Red Bull GmbH, makers of the popular Red Bull energy drink, shook the marketing world today by announcing a sponsorship campaign with the abstract concept of “intensity.” The move marks the first time a company has directly sponsored an intangible idea with no human representation.

The energy drink giant has been pursuing this strategy for decades, founder Dietrich Mateschitz claims. “Our brand has always been about intensity,” said the Austrian entrepreneur. “If you’re surfing, you should think about Red Bull. If you’re running a marathon, think Red Bull. Hell, if you are dying in a terrifying airplane accident, we want Red Bull to be the last thought you think before your life’s flame is snuffed out.”

“After years of foolishly paying the world’s greatest athletes to endorse our sugar-loaded product, we’re excited to be able to skip the middleman this time,” he added.

The “intensity” sponsorship, carried out by the Sullivan-Tolly marketing agency, is rumored to have a budget of over 100 million dollars.
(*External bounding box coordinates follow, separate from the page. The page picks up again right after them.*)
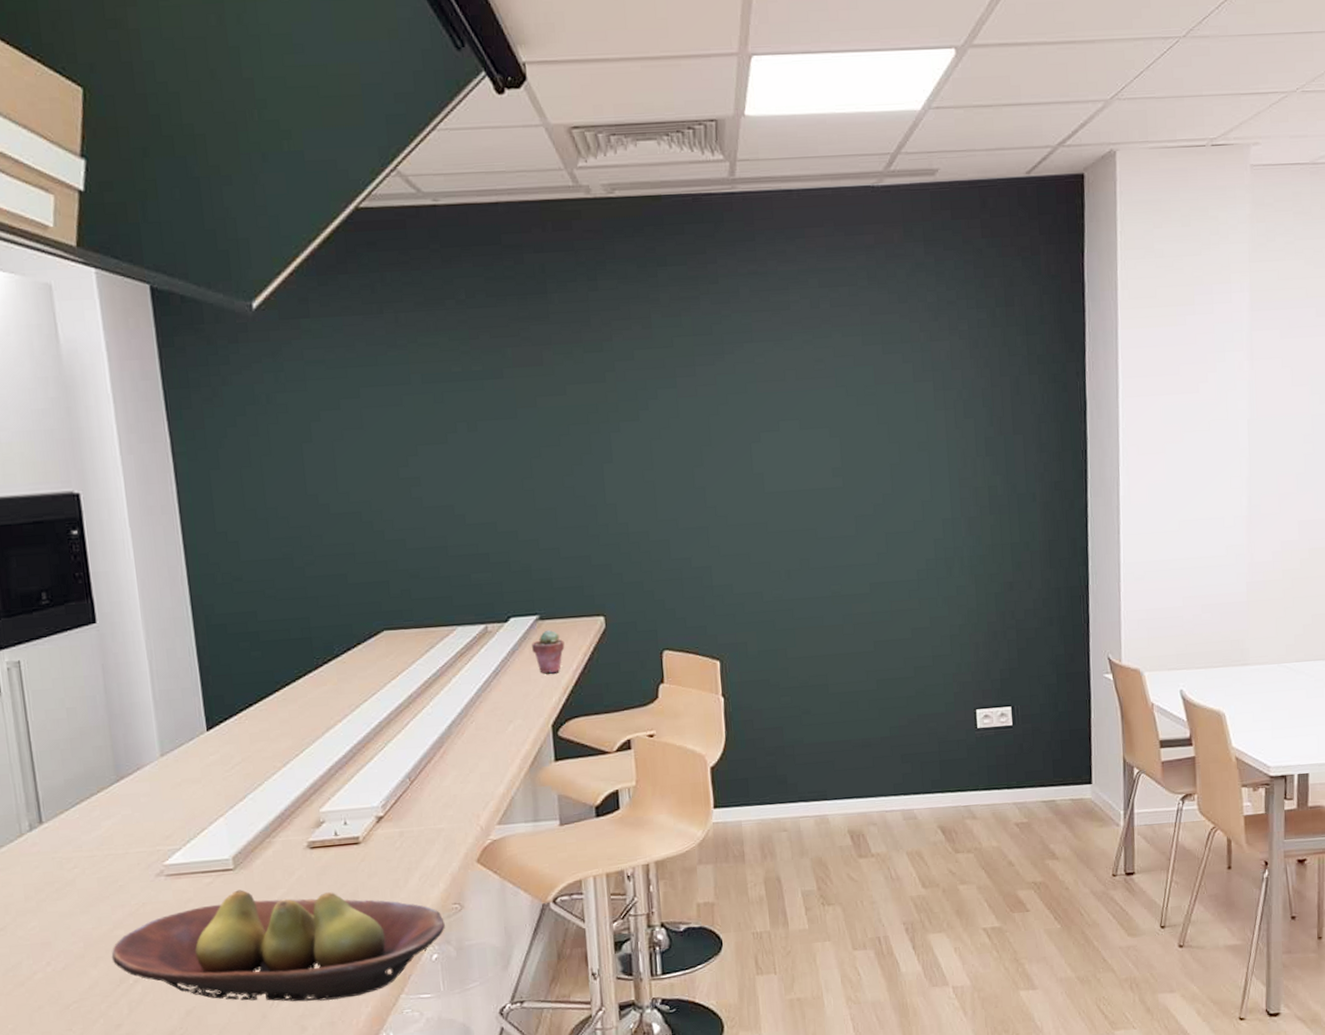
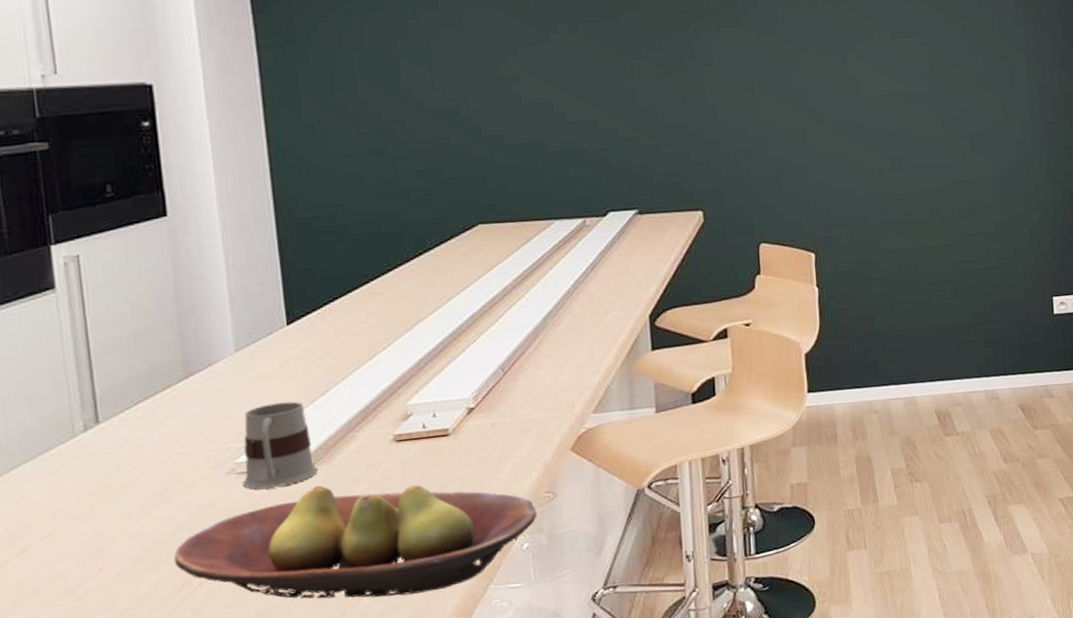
mug: none [170,806,240,891] -> present [242,401,319,489]
potted succulent: present [532,629,565,674] -> none [630,223,663,266]

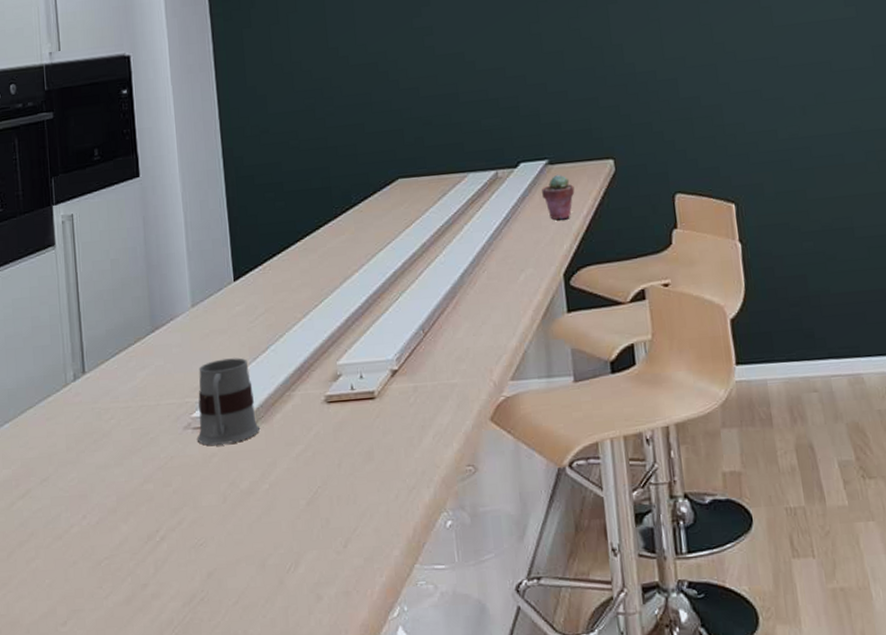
fruit bowl: present [173,485,537,599] -> none [140,445,459,568]
potted succulent: none [630,223,663,266] -> present [542,174,575,220]

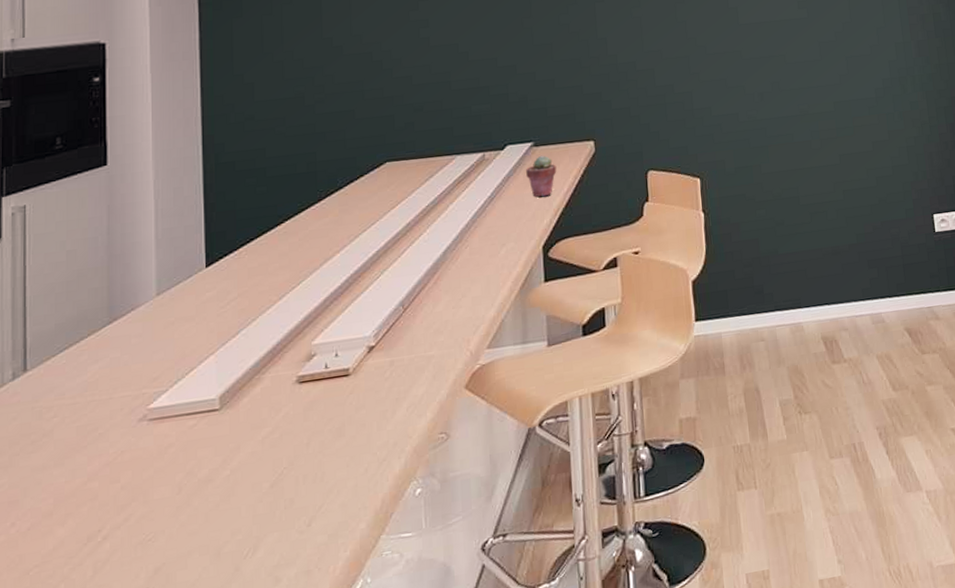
mug: present [196,357,261,445] -> none [152,344,225,436]

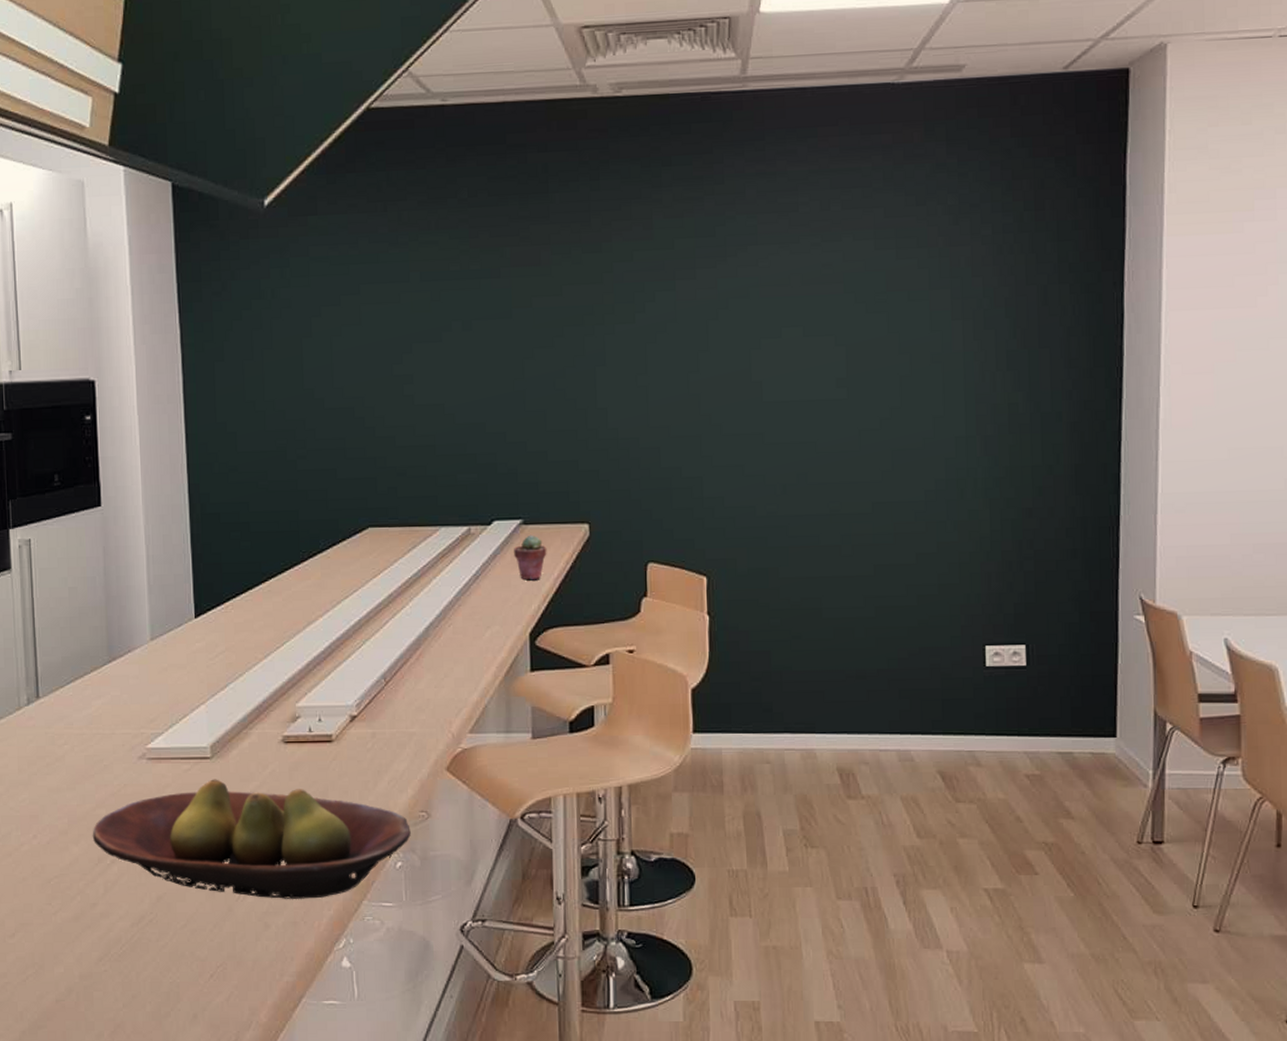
fruit bowl: none [81,428,430,553] -> present [92,779,411,899]

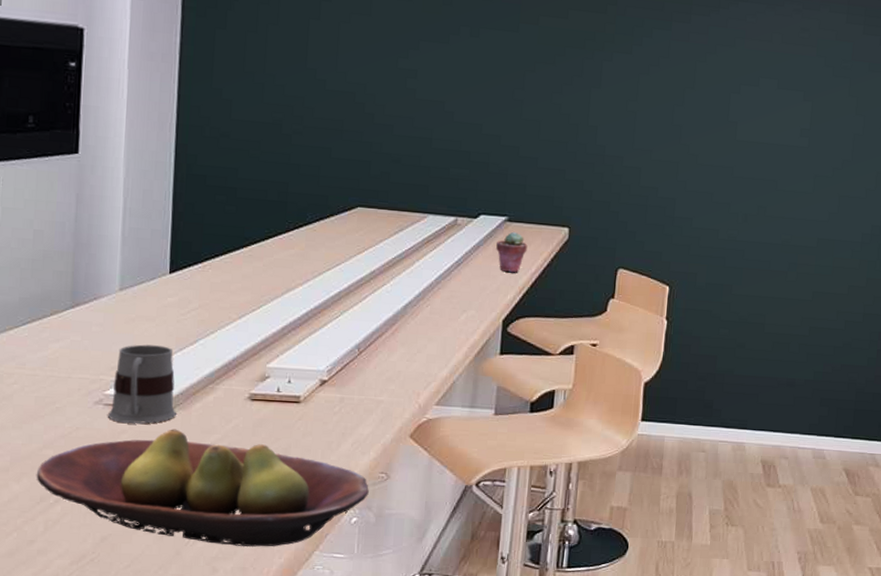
mug: none [151,693,216,776] -> present [107,344,177,424]

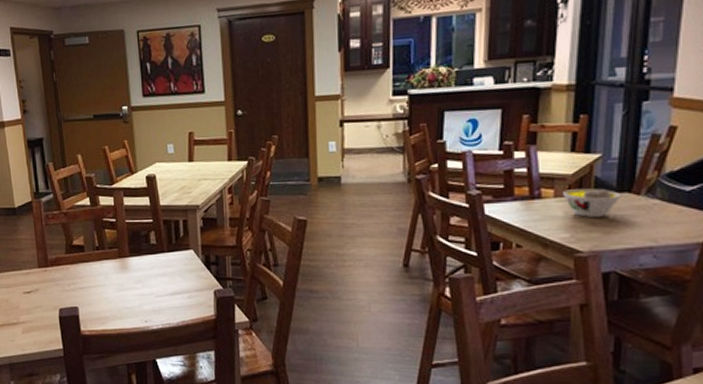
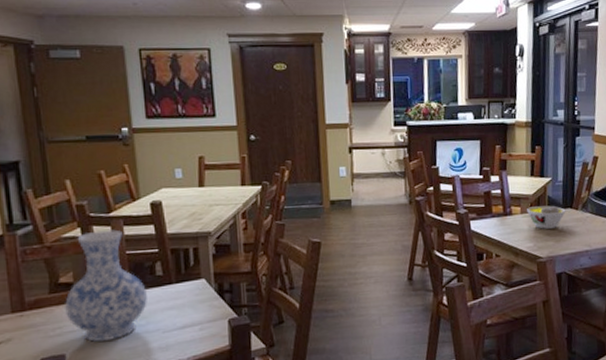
vase: none [76,200,143,300] -> present [64,229,147,342]

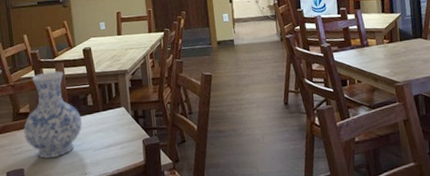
bowl: present [527,205,566,229] -> none [381,36,417,58]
Details on how exactly Red Bull and Sullivan-Tolly can send money to an abstract entity in exchange for brand promotion are scarce.

“Well, I can tell you we originally just tried to sponsor the word ‘intense’ in the dictionary,” said Sullivan-Tolly representative Daphne Cunningham. “It would have been great: blue and red text, some wings drawn around it, maybe a coupon. But those flavor-wasters at Merriam-Webster and Oxford said they ‘weren’t comfortable with it.’”

Regarding the mechanics of the current deal, Cunningham said, “Look, I could spend all day explaining the non-Euclidian geometry, pagan runic scrying, and lean social media strategy required to make this all possible, but at the end of the day good marketing is just indistinguishable from magic.”

In addition to “intensity,” the sponsorship is set to include affiliate marketing campaigns with two other ineffable notions, “power” and “vehemence,” along with funds directed toward “intensidad” in the Latin American markets.